## WHAT TO DO
Every line below must be copied as written, except for pictures.

## AVAILABLE DATA
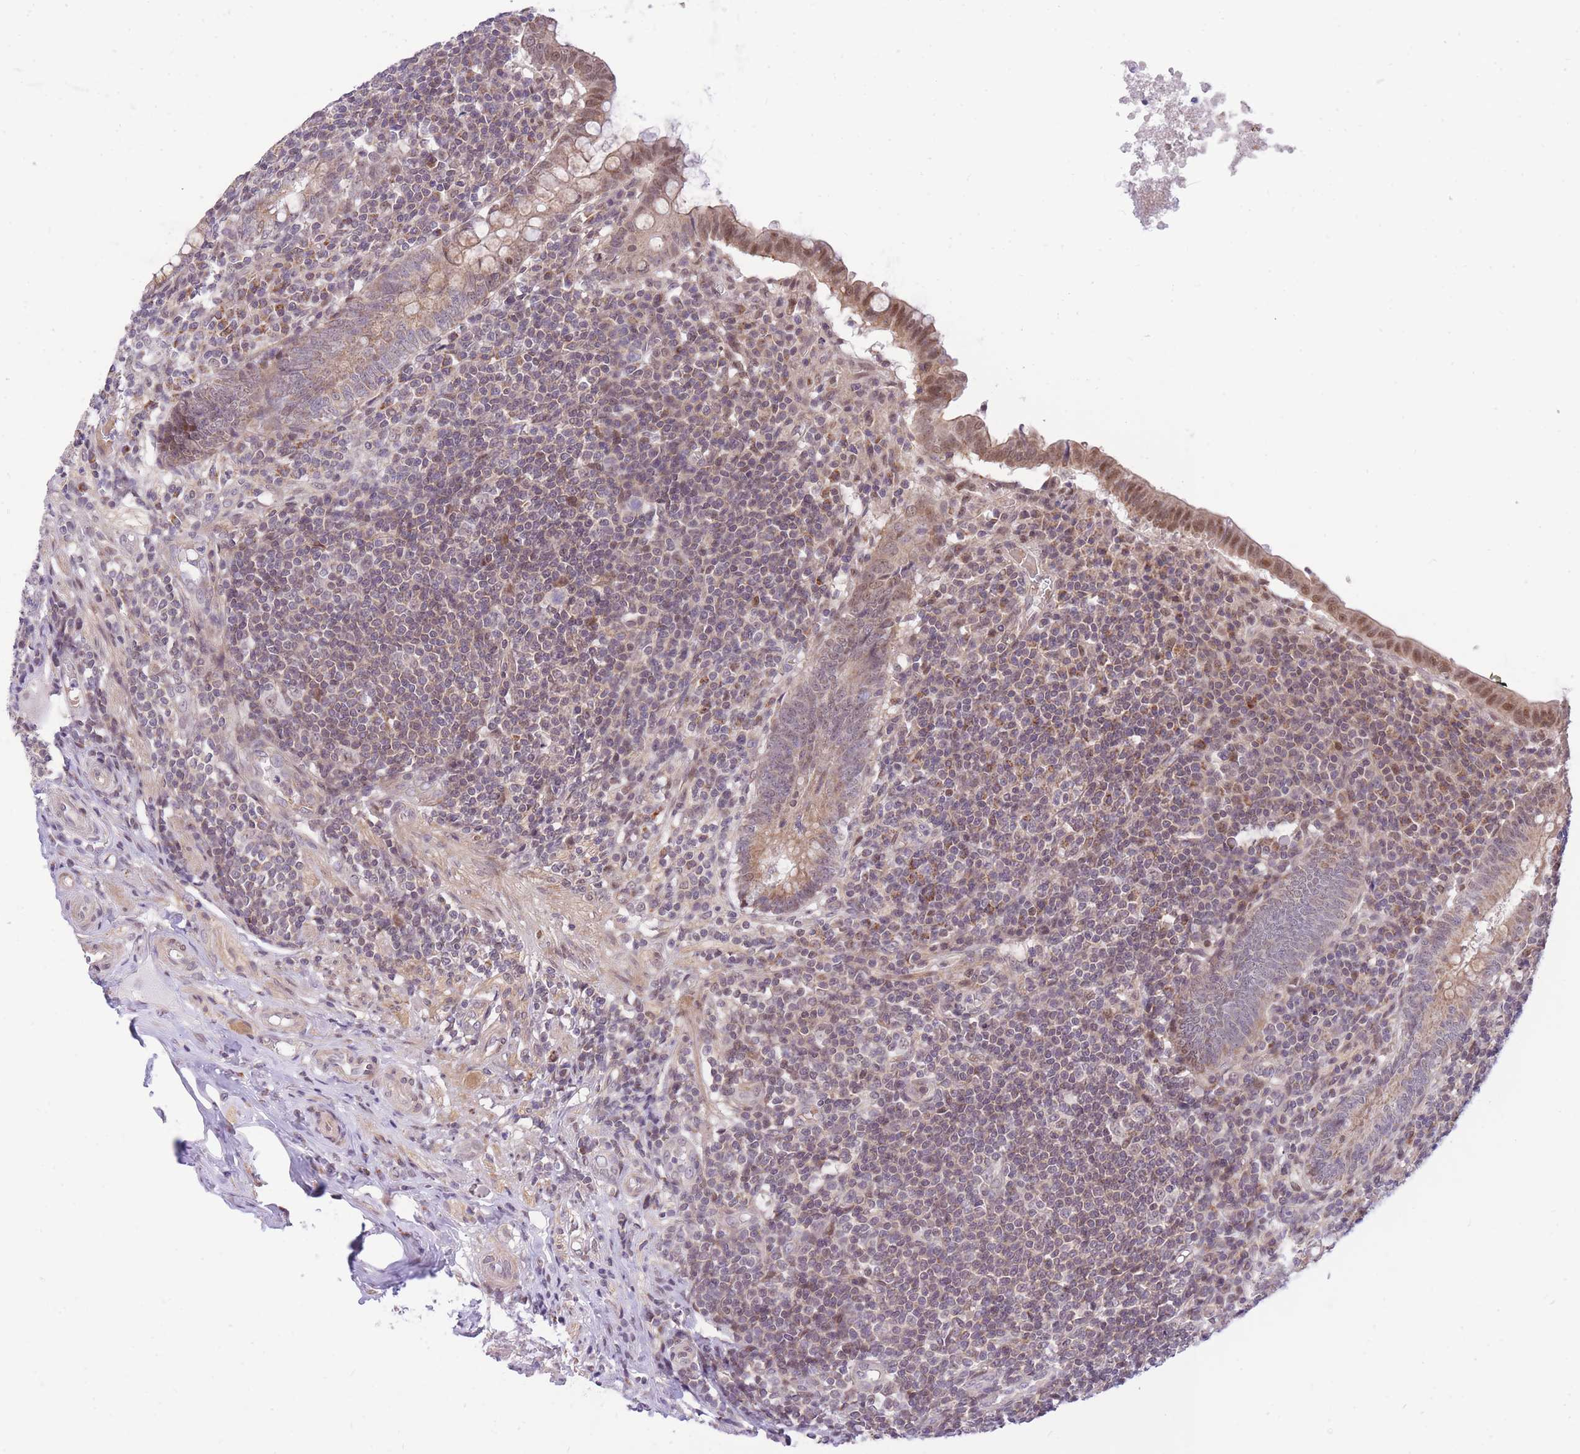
{"staining": {"intensity": "moderate", "quantity": ">75%", "location": "cytoplasmic/membranous,nuclear"}, "tissue": "appendix", "cell_type": "Glandular cells", "image_type": "normal", "snomed": [{"axis": "morphology", "description": "Normal tissue, NOS"}, {"axis": "topography", "description": "Appendix"}], "caption": "This image reveals immunohistochemistry (IHC) staining of unremarkable appendix, with medium moderate cytoplasmic/membranous,nuclear positivity in about >75% of glandular cells.", "gene": "MINDY2", "patient": {"sex": "male", "age": 83}}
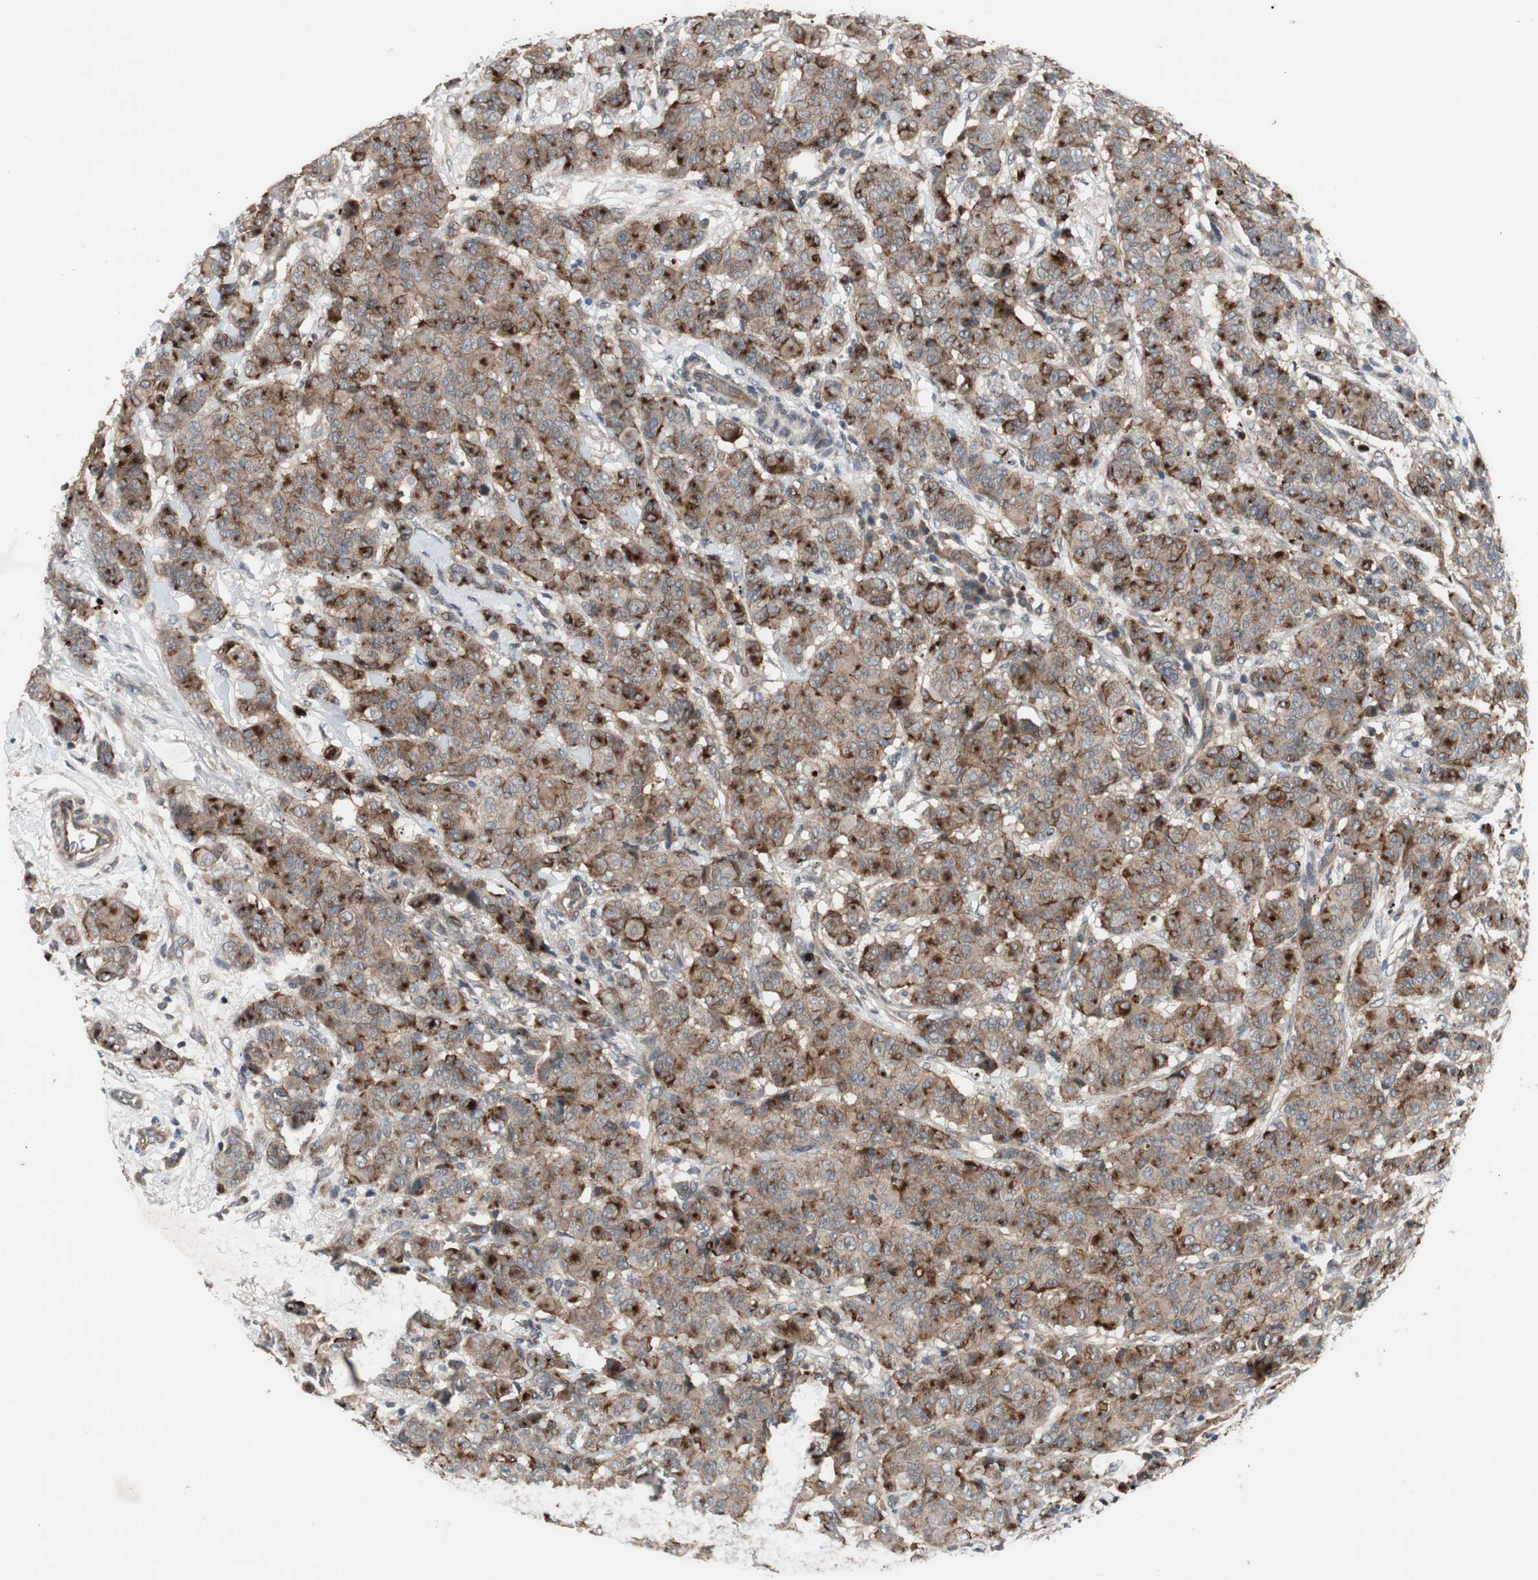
{"staining": {"intensity": "moderate", "quantity": ">75%", "location": "cytoplasmic/membranous"}, "tissue": "breast cancer", "cell_type": "Tumor cells", "image_type": "cancer", "snomed": [{"axis": "morphology", "description": "Duct carcinoma"}, {"axis": "topography", "description": "Breast"}], "caption": "High-magnification brightfield microscopy of invasive ductal carcinoma (breast) stained with DAB (3,3'-diaminobenzidine) (brown) and counterstained with hematoxylin (blue). tumor cells exhibit moderate cytoplasmic/membranous expression is seen in about>75% of cells.", "gene": "OAZ1", "patient": {"sex": "female", "age": 40}}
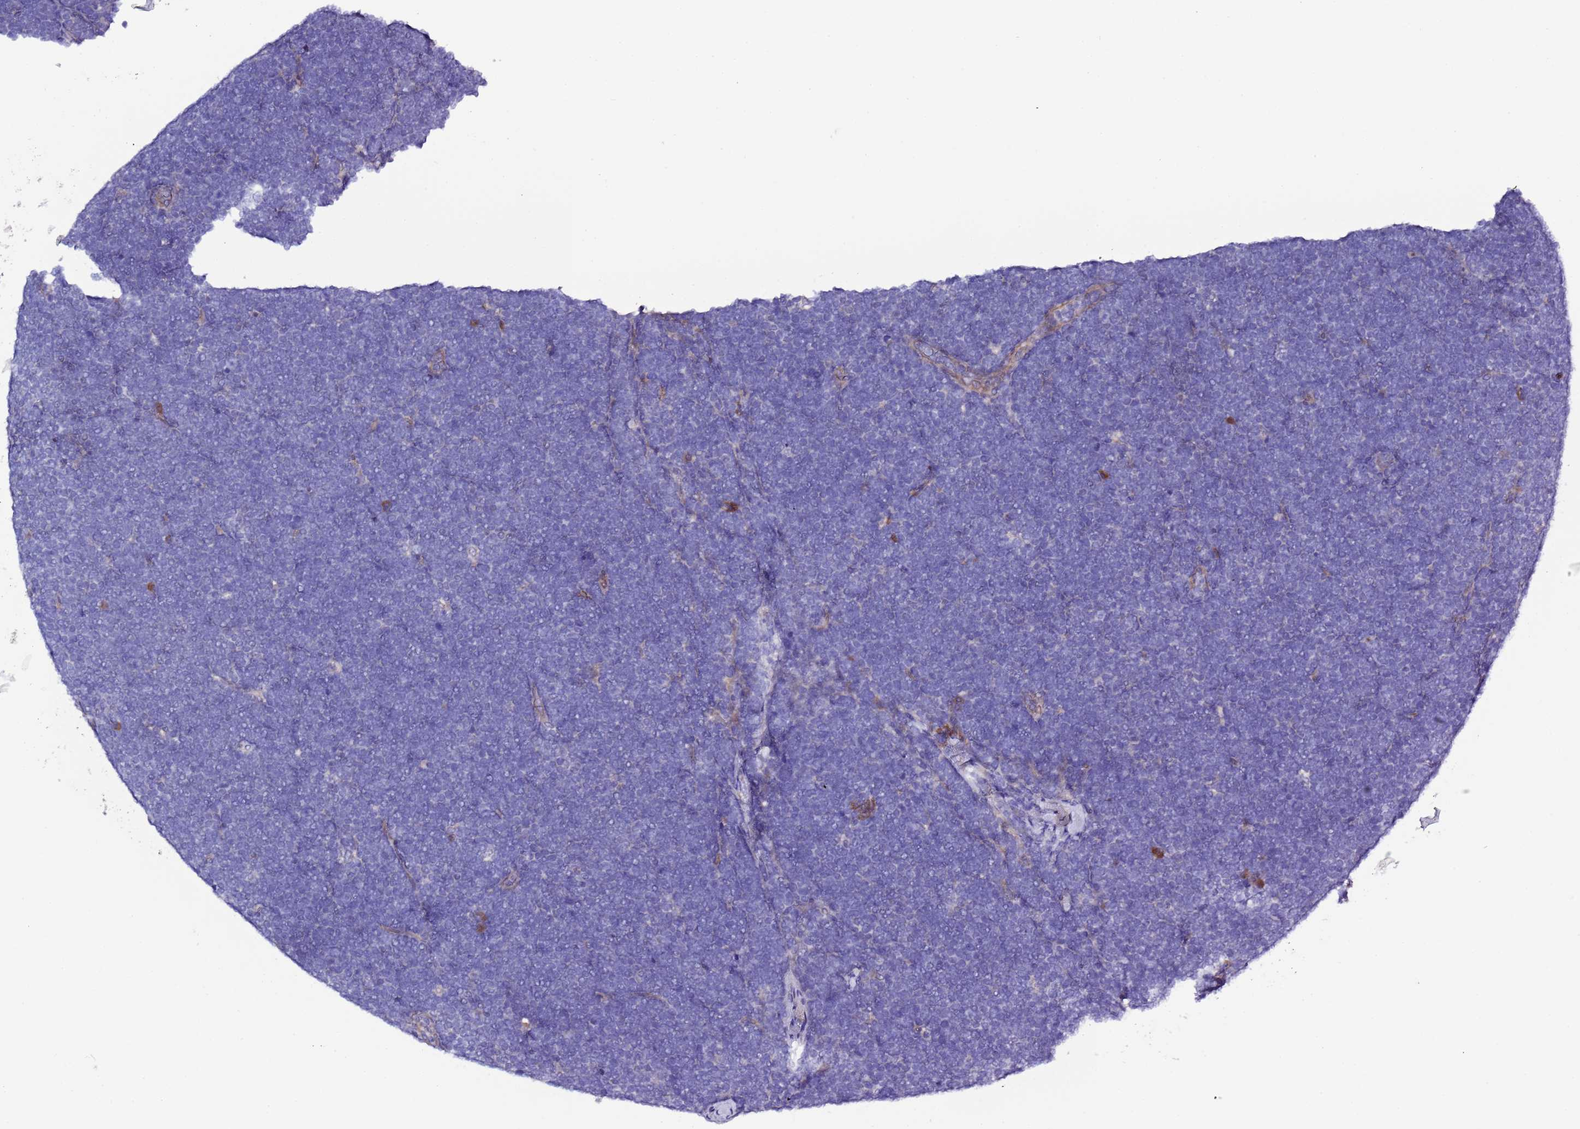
{"staining": {"intensity": "negative", "quantity": "none", "location": "none"}, "tissue": "lymphoma", "cell_type": "Tumor cells", "image_type": "cancer", "snomed": [{"axis": "morphology", "description": "Malignant lymphoma, non-Hodgkin's type, High grade"}, {"axis": "topography", "description": "Lymph node"}], "caption": "Immunohistochemistry (IHC) photomicrograph of neoplastic tissue: high-grade malignant lymphoma, non-Hodgkin's type stained with DAB demonstrates no significant protein positivity in tumor cells.", "gene": "SPCS1", "patient": {"sex": "male", "age": 13}}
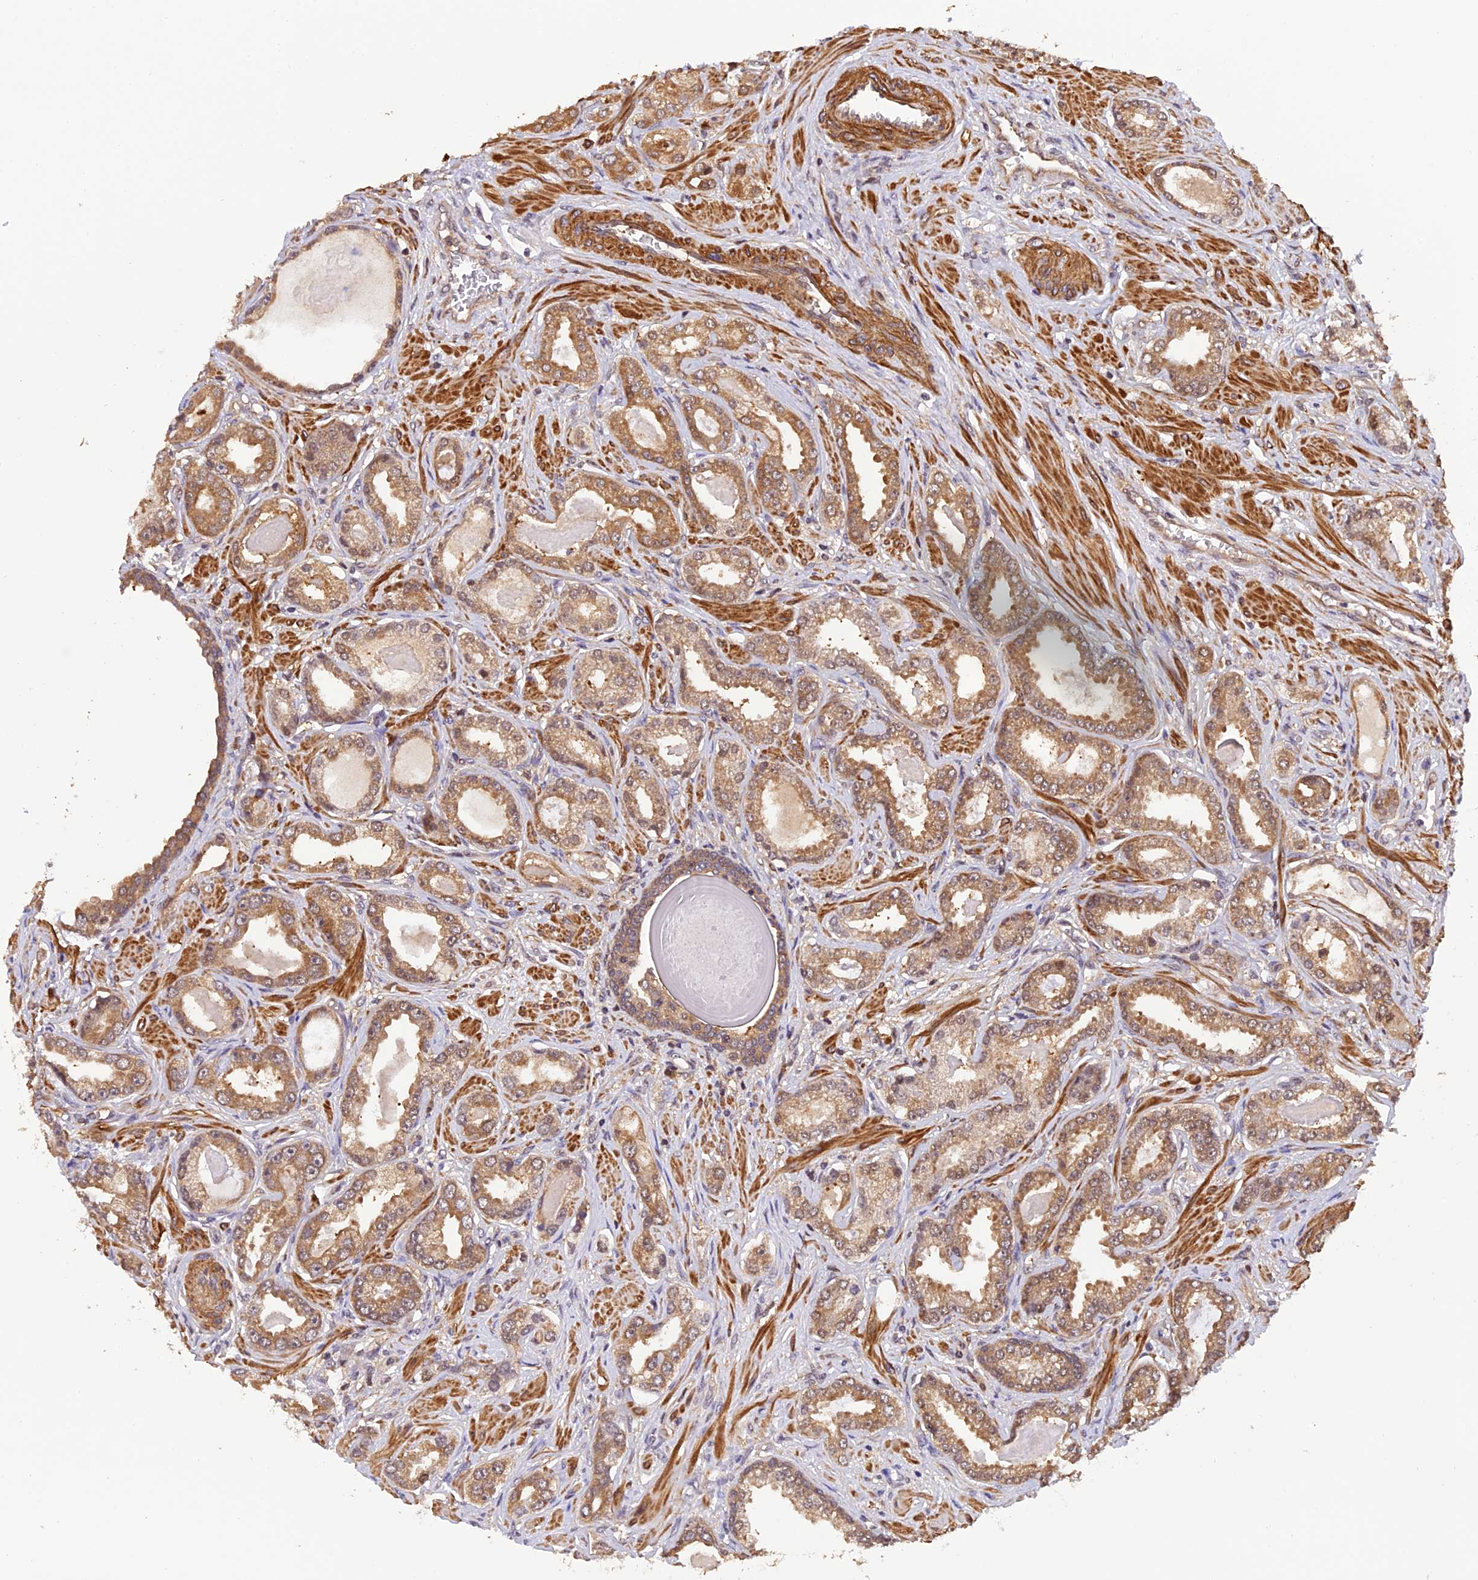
{"staining": {"intensity": "moderate", "quantity": ">75%", "location": "cytoplasmic/membranous"}, "tissue": "prostate cancer", "cell_type": "Tumor cells", "image_type": "cancer", "snomed": [{"axis": "morphology", "description": "Adenocarcinoma, Low grade"}, {"axis": "topography", "description": "Prostate"}], "caption": "Immunohistochemistry (IHC) photomicrograph of human prostate cancer stained for a protein (brown), which exhibits medium levels of moderate cytoplasmic/membranous expression in about >75% of tumor cells.", "gene": "PSMB3", "patient": {"sex": "male", "age": 64}}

## TASK OUTPUT
{"staining": {"intensity": "moderate", "quantity": ">75%", "location": "cytoplasmic/membranous,nuclear"}, "tissue": "appendix", "cell_type": "Glandular cells", "image_type": "normal", "snomed": [{"axis": "morphology", "description": "Normal tissue, NOS"}, {"axis": "topography", "description": "Appendix"}], "caption": "This image reveals immunohistochemistry (IHC) staining of unremarkable appendix, with medium moderate cytoplasmic/membranous,nuclear positivity in about >75% of glandular cells.", "gene": "MINDY2", "patient": {"sex": "male", "age": 83}}
{"staining": {"intensity": "moderate", "quantity": ">75%", "location": "cytoplasmic/membranous"}, "tissue": "breast cancer", "cell_type": "Tumor cells", "image_type": "cancer", "snomed": [{"axis": "morphology", "description": "Duct carcinoma"}, {"axis": "topography", "description": "Breast"}], "caption": "High-magnification brightfield microscopy of invasive ductal carcinoma (breast) stained with DAB (3,3'-diaminobenzidine) (brown) and counterstained with hematoxylin (blue). tumor cells exhibit moderate cytoplasmic/membranous expression is seen in about>75% of cells.", "gene": "OAZ1", "patient": {"sex": "female", "age": 40}}
{"staining": {"intensity": "negative", "quantity": "none", "location": "none"}, "tissue": "lymphoma", "cell_type": "Tumor cells", "image_type": "cancer", "snomed": [{"axis": "morphology", "description": "Malignant lymphoma, non-Hodgkin's type, High grade"}, {"axis": "topography", "description": "Lymph node"}], "caption": "Immunohistochemistry (IHC) photomicrograph of neoplastic tissue: high-grade malignant lymphoma, non-Hodgkin's type stained with DAB demonstrates no significant protein positivity in tumor cells.", "gene": "SPCS1", "patient": {"sex": "male", "age": 13}}
{"staining": {"intensity": "moderate", "quantity": ">75%", "location": "cytoplasmic/membranous"}, "tissue": "prostate cancer", "cell_type": "Tumor cells", "image_type": "cancer", "snomed": [{"axis": "morphology", "description": "Adenocarcinoma, Low grade"}, {"axis": "topography", "description": "Prostate"}], "caption": "Immunohistochemistry (IHC) photomicrograph of human prostate cancer stained for a protein (brown), which exhibits medium levels of moderate cytoplasmic/membranous expression in about >75% of tumor cells.", "gene": "PSMB3", "patient": {"sex": "male", "age": 64}}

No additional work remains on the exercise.